WHAT TO DO: Within the records below, how many lines hold the word "elbow"? Only the number should be returned.

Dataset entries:
- - - -

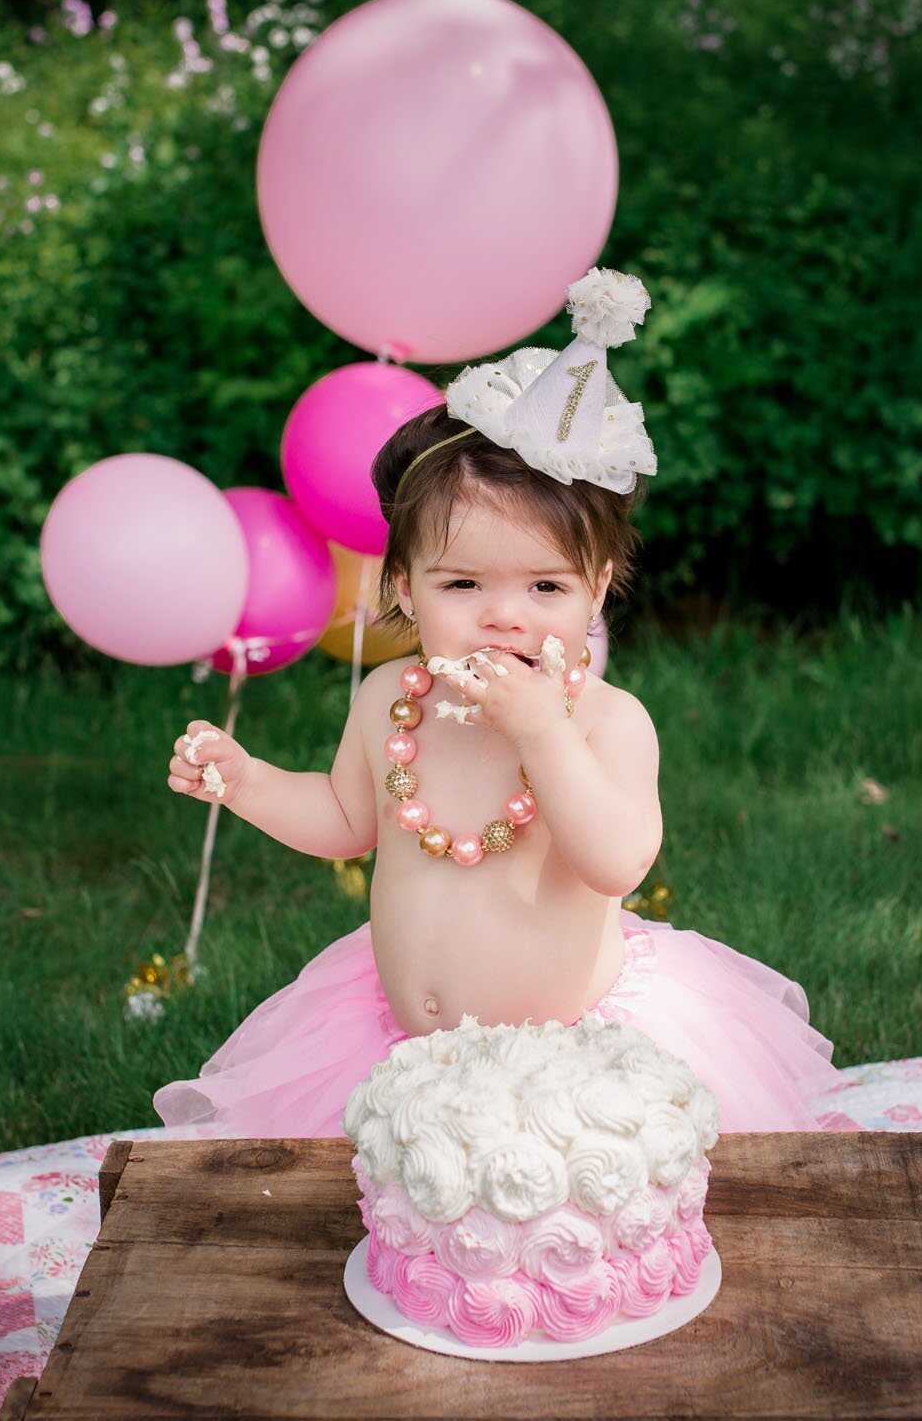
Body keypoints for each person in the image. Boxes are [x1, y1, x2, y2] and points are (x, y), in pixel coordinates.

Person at [155, 268, 846, 1138]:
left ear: (597, 588)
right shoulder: (387, 700)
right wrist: (248, 780)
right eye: (464, 582)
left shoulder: (604, 720)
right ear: (403, 586)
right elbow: (344, 818)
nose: (504, 613)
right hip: (395, 1043)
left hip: (568, 1055)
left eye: (546, 584)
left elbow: (618, 862)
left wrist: (544, 734)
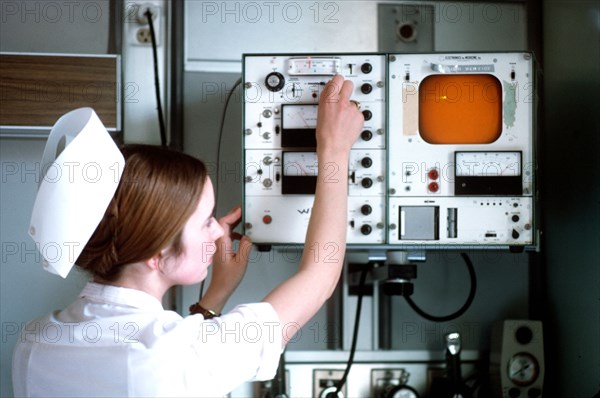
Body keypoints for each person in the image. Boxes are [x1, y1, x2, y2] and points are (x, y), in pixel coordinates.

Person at [12, 75, 364, 397]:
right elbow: (320, 274)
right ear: (156, 252)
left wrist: (217, 294)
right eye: (205, 221)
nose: (217, 230)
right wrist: (333, 150)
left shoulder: (35, 341)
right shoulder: (178, 355)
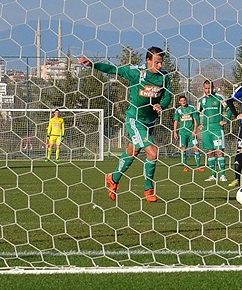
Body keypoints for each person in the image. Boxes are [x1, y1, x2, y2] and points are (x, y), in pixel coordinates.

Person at [79, 46, 172, 203]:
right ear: (148, 60)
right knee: (153, 152)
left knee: (132, 151)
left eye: (161, 62)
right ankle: (148, 190)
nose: (160, 66)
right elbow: (114, 69)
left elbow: (168, 95)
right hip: (134, 119)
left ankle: (113, 178)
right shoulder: (137, 72)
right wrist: (93, 64)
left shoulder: (164, 76)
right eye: (156, 62)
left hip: (150, 121)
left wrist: (162, 105)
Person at [198, 81, 232, 182]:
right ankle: (213, 175)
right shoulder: (201, 100)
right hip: (207, 130)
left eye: (210, 88)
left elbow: (229, 108)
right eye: (206, 88)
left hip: (217, 129)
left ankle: (222, 175)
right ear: (203, 89)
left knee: (219, 151)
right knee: (210, 152)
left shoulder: (219, 98)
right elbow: (196, 113)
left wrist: (226, 120)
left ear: (213, 88)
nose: (208, 90)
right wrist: (199, 124)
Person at [173, 95, 202, 172]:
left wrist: (195, 130)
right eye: (181, 100)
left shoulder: (192, 108)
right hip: (182, 133)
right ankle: (185, 166)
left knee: (196, 148)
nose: (183, 102)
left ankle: (198, 166)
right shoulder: (178, 110)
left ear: (186, 100)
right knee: (183, 149)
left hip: (191, 132)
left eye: (184, 100)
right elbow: (176, 121)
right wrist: (175, 132)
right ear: (179, 102)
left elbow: (196, 119)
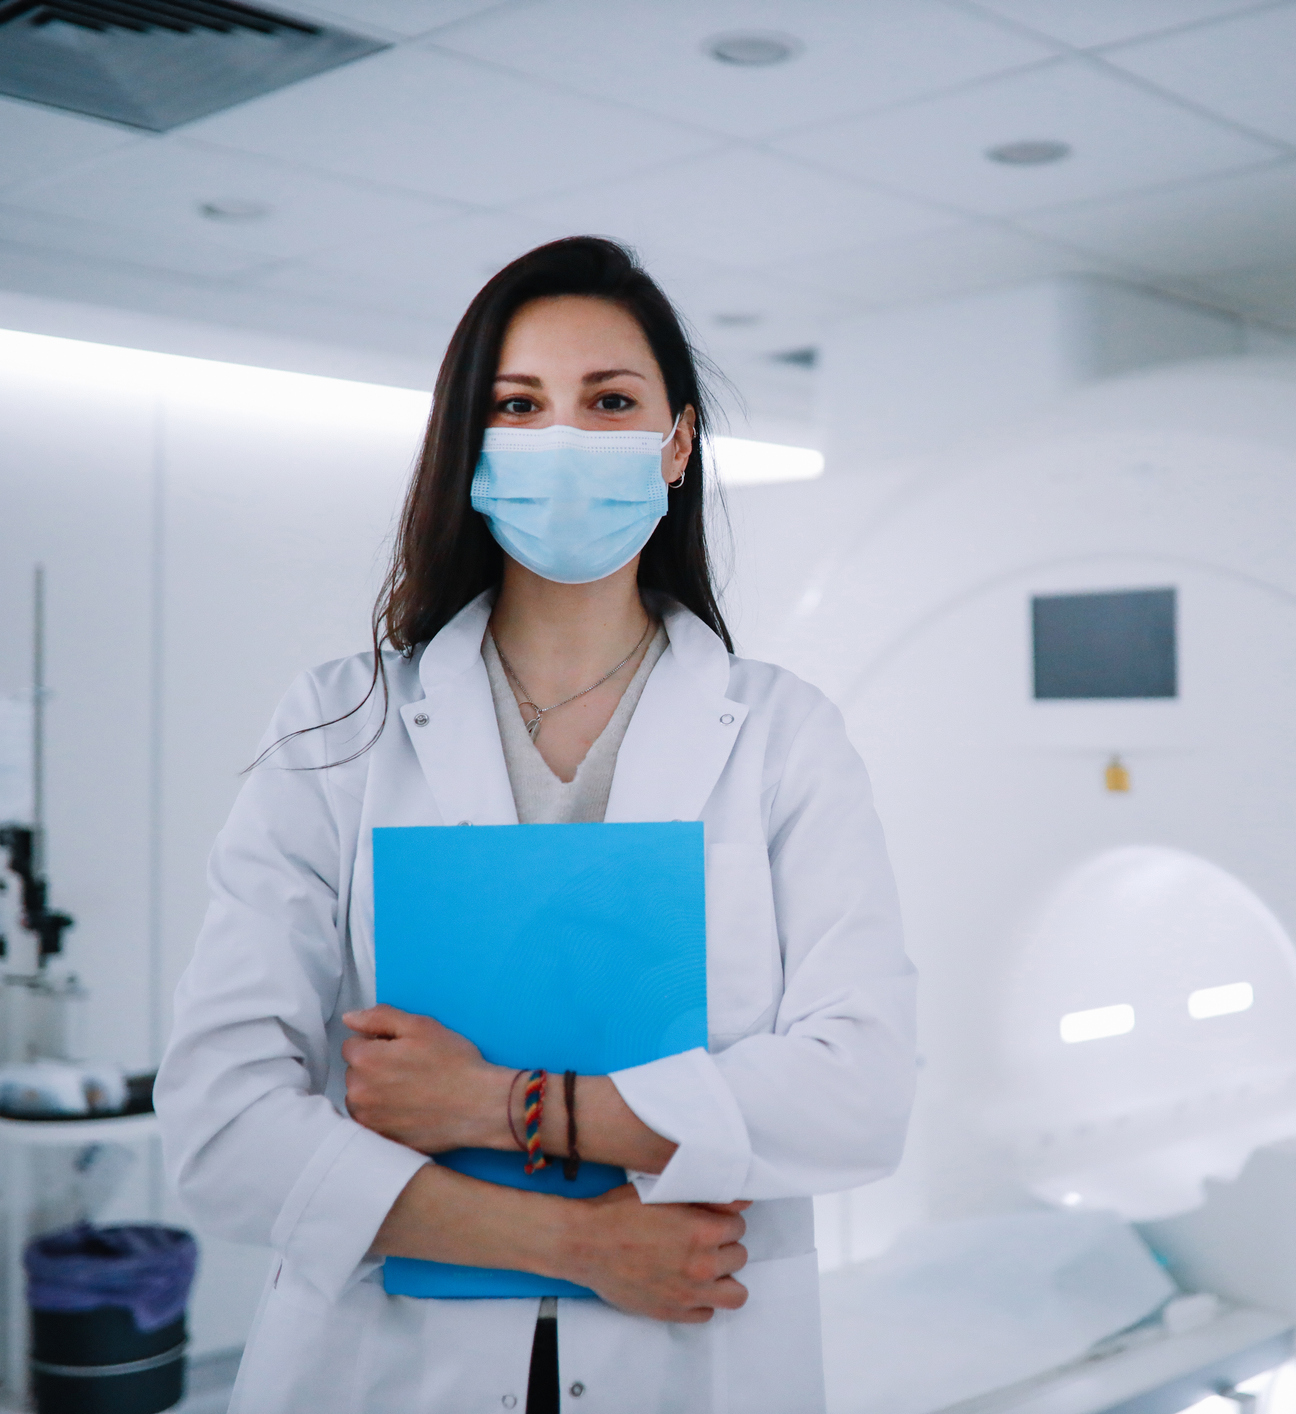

- - - -

TASK SOLUTION: 9